Wenn erneut begutachtet wird, sollten Sie Folgendes bedenken: Ein Erstgutachter hat Ihre Pflegesituation beurteilt; Sie waren mit dem Ergebnis nicht einverstanden und sind in Widerspruch gegangen. Der Zweitgutachter muss nun entscheiden, ob er das Urteil seines Kollegen revidiert. Das ist für beide unangenehm. Er wird es also nur tun, wenn er absolut überzeugt ist, dass im Erstgutachten Fehler gemacht wurden. Sie kennen das Sprichwort: „Die eine Krähe hackt der anderen kein Auge aus“.

Insbesondere bei knappen Entscheidungen (die notwendige Punktzahl liegt nur knapp über der Grenze des nächsthöheren Pflegegrades) gibt es nach meiner Erfahrung 2 Erfolgsfaktoren: eine überzeugende Widerspruchsbegründung und eine professionelle Begleitung im Begutachtungstermin durch einen eigenen Pflegeexperten.

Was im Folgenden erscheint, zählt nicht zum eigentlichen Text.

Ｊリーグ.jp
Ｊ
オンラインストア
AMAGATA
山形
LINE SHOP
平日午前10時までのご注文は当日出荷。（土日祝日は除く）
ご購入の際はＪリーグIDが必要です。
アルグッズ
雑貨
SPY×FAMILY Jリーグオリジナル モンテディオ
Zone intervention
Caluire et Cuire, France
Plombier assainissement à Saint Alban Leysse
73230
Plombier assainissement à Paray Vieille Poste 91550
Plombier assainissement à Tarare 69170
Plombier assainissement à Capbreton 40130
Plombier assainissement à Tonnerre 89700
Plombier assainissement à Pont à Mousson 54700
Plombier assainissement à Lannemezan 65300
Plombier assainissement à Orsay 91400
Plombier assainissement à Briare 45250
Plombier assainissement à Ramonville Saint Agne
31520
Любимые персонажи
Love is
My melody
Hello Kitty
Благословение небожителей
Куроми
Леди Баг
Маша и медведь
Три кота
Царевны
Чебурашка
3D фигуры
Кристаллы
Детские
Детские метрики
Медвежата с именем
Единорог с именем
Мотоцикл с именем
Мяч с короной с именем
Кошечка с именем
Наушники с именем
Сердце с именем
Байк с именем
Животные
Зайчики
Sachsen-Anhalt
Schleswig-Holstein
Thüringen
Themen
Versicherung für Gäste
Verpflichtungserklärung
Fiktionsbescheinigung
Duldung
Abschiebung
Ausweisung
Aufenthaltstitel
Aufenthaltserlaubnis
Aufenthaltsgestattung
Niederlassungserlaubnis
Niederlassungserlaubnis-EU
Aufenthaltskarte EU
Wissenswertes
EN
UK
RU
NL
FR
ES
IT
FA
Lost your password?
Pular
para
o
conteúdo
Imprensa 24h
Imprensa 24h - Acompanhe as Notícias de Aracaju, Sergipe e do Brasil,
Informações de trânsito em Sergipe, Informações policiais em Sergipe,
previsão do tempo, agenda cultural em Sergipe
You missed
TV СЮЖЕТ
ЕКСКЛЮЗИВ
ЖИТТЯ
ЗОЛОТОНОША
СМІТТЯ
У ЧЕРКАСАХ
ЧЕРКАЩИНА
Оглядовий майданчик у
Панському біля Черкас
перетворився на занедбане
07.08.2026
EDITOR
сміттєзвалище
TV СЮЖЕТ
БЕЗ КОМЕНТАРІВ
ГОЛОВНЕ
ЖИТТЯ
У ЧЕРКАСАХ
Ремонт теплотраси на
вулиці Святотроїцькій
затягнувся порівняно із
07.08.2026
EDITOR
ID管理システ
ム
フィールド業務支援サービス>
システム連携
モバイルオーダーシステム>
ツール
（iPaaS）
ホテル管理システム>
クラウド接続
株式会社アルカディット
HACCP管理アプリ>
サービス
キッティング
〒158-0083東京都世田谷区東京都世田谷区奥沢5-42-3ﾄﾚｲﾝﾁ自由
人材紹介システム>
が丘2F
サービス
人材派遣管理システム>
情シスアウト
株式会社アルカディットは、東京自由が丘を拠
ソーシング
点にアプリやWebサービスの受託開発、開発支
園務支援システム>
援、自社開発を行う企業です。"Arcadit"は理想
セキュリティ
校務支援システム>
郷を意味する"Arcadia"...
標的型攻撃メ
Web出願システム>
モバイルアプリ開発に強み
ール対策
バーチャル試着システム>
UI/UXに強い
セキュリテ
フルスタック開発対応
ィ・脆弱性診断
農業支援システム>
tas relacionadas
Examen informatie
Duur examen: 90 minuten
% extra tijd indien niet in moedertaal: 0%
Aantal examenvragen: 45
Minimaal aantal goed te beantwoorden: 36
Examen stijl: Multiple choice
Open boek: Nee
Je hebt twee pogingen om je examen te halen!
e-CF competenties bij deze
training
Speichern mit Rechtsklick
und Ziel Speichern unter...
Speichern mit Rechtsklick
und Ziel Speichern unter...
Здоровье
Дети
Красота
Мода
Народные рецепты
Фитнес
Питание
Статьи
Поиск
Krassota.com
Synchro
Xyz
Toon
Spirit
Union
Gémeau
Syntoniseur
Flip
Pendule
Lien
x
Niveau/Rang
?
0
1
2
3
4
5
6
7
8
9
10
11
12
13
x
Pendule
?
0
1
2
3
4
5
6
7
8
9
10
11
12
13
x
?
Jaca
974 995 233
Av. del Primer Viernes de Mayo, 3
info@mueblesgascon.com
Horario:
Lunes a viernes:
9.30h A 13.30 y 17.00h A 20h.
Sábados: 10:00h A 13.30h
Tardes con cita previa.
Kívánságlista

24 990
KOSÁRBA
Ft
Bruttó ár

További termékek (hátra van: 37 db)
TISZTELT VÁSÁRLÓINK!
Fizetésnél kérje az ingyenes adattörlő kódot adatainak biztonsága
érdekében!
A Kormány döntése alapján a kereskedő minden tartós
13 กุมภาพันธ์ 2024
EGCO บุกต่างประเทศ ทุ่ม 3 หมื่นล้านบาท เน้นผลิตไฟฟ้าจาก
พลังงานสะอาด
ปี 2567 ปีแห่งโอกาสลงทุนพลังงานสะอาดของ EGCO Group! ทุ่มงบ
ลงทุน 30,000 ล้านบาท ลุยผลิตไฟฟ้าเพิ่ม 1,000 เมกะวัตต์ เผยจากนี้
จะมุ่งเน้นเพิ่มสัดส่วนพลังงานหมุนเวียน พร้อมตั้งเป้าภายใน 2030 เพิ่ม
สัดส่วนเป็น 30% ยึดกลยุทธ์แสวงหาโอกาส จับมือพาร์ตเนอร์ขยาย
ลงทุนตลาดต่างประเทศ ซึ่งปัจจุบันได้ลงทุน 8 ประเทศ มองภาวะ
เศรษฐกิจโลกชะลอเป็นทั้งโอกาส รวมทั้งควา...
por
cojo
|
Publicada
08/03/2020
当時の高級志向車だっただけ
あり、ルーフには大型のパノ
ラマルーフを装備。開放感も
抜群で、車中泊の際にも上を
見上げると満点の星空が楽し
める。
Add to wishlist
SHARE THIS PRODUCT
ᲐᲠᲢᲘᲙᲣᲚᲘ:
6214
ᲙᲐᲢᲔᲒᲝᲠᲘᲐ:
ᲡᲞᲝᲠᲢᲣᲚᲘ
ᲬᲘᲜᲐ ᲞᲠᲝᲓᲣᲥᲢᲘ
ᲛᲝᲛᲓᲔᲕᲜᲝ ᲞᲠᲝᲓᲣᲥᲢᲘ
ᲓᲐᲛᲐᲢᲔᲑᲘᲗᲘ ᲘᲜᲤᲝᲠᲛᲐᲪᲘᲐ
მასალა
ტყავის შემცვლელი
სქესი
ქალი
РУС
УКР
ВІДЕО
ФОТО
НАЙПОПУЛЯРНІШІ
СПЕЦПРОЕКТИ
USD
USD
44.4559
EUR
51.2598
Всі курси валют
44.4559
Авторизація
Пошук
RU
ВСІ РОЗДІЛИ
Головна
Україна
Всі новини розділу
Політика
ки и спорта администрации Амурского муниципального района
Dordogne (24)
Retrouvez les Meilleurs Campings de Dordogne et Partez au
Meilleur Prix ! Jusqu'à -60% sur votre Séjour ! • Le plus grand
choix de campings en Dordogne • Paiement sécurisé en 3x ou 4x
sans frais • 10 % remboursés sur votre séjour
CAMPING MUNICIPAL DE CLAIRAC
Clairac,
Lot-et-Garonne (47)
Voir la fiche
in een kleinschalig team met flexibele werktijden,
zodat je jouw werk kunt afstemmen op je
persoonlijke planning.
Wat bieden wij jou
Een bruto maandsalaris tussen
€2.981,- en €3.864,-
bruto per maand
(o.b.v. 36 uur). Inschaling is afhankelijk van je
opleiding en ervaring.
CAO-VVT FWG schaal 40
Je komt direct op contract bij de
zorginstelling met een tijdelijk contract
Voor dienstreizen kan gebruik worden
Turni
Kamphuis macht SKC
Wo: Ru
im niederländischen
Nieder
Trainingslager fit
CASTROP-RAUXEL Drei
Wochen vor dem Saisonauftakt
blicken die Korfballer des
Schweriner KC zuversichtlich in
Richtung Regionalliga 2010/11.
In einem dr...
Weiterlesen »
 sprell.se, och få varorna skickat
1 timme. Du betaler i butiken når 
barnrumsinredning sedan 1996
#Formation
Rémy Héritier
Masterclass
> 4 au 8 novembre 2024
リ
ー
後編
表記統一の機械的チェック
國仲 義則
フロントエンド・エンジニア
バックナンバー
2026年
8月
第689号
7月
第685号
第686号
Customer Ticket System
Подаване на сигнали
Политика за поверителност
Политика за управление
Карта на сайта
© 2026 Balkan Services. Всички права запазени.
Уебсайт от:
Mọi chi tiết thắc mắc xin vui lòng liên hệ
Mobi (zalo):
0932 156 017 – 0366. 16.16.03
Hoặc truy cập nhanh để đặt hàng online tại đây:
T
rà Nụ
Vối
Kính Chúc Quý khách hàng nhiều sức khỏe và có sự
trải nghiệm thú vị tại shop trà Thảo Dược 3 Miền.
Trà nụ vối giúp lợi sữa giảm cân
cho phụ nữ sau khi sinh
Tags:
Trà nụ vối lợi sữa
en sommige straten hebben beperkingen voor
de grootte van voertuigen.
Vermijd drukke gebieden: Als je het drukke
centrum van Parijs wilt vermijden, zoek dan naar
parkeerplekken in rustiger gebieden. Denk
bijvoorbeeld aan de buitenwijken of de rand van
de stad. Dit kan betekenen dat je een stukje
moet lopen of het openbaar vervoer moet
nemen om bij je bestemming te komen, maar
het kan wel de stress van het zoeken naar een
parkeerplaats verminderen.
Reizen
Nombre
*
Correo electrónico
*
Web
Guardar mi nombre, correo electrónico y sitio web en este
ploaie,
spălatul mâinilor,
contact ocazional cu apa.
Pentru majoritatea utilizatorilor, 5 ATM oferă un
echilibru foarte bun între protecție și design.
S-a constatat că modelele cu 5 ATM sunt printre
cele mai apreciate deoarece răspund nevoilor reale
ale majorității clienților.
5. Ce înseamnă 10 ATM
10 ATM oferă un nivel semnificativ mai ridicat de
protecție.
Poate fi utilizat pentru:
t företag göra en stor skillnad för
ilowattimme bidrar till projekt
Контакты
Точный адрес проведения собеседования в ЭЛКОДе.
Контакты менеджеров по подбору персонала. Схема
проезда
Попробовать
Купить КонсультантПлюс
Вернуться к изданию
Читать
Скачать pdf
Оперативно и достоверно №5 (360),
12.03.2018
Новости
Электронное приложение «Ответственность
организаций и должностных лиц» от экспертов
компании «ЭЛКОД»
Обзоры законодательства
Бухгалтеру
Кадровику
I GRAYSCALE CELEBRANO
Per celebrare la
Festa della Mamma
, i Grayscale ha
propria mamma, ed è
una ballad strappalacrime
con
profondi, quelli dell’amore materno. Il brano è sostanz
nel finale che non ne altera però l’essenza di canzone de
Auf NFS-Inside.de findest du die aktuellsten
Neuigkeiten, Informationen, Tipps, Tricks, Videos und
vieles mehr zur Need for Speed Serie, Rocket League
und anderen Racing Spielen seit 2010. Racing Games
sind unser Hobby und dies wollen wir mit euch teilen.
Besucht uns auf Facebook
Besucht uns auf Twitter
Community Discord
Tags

Gerade diese Begleitung sorgt dafür, dass die möglichen Fehler bei der Erstbegutachtung nicht erneut gemacht werden.

7. Angriff ist die beste Verteidigung

Im Widerspruchsverfahren gibt es keine Anwaltspflicht. Ich rate jedoch dazu, anwaltliche Hilfe in Anspruch zu nehmen, spätestens im Anhörungsverfahren. Das beginnt, wenn Ihrem Widerspruch nicht abgeholfen wurde und das Ganze vor den Widerspruchsausschuss geht.

Auch bei schwierigen Ausgangslagen kann ein Anwalt zusätzlichen Druck auf die Pflegekasse erzeugen. Das ist wichtig, wenn Sie Ihren Pflegegrad mit einer sehr niedrigen Punktzahl bekommen haben und der Abstand zum nächsthöheren Pflegegrad groß ist. Oder wenn die Pflegekasse beabsichtigt, Ihnen den aktuellen Pflegegrad abzuerkennen.

Bedenken Sie aber Folgendes: Ein Anwalt hat in der Regel keine pflegefachliche Expertise. Seine Widerspruchsbegründung kann er folglich nur auf dem aufbauen, was Sie ihm sagen. Er kann kein Gutachten bewerten und kennt sich in der Regel nicht mit den Begutachtungskriterien aus.

Deswegen sollten Sie sehr genau hinschauen, wen Sie beauftragen. Die besten Chancen auf einen erfolgreichen Widerspruch haben Sie, wenn ein Pflegeexperte Ihren Fall analysiert und die Argumente für die Widerspruchsbegründung des Anwalts liefert.